▶ **Task item**: Find every line in the data that contains the word "hand". Return each of those lines.

Segment Start: Task material

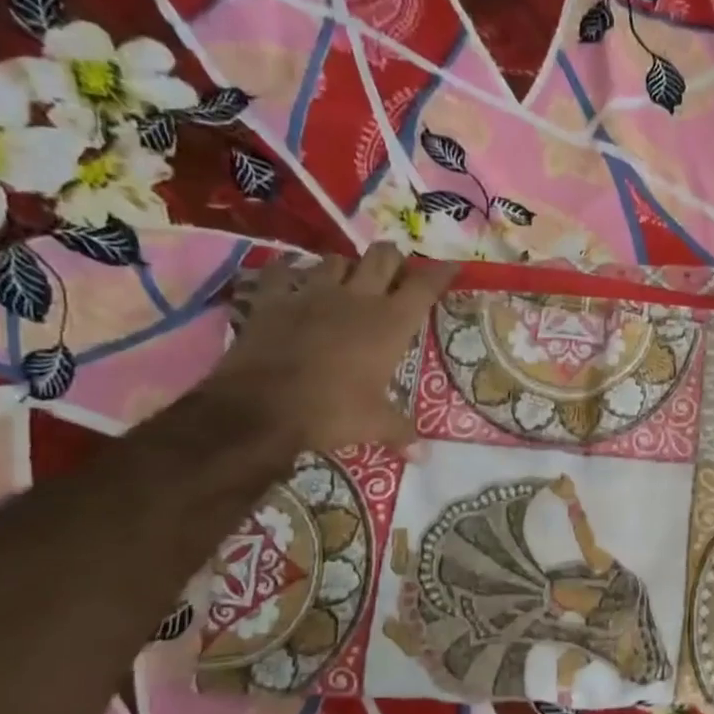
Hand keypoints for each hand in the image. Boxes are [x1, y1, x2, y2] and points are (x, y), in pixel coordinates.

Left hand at [207, 243, 456, 451]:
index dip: (440, 273)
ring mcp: (312, 293)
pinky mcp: (272, 299)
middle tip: (396, 273)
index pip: (424, 286)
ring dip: (346, 267)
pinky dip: (289, 271)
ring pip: (336, 260)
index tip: (451, 267)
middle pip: (383, 257)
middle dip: (394, 260)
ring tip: (347, 280)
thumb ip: (401, 432)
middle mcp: (356, 298)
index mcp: (390, 323)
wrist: (262, 407)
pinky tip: (292, 278)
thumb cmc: (332, 411)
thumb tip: (423, 456)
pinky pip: (282, 271)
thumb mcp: (374, 424)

Segment End: Task material

▶ **Task answer**:
Hand keypoints for each hand in the image. Boxes are [x1, y1, x2, y2] and points are (x, y), in pixel coordinates.
Left hand at [207, 243, 456, 451]:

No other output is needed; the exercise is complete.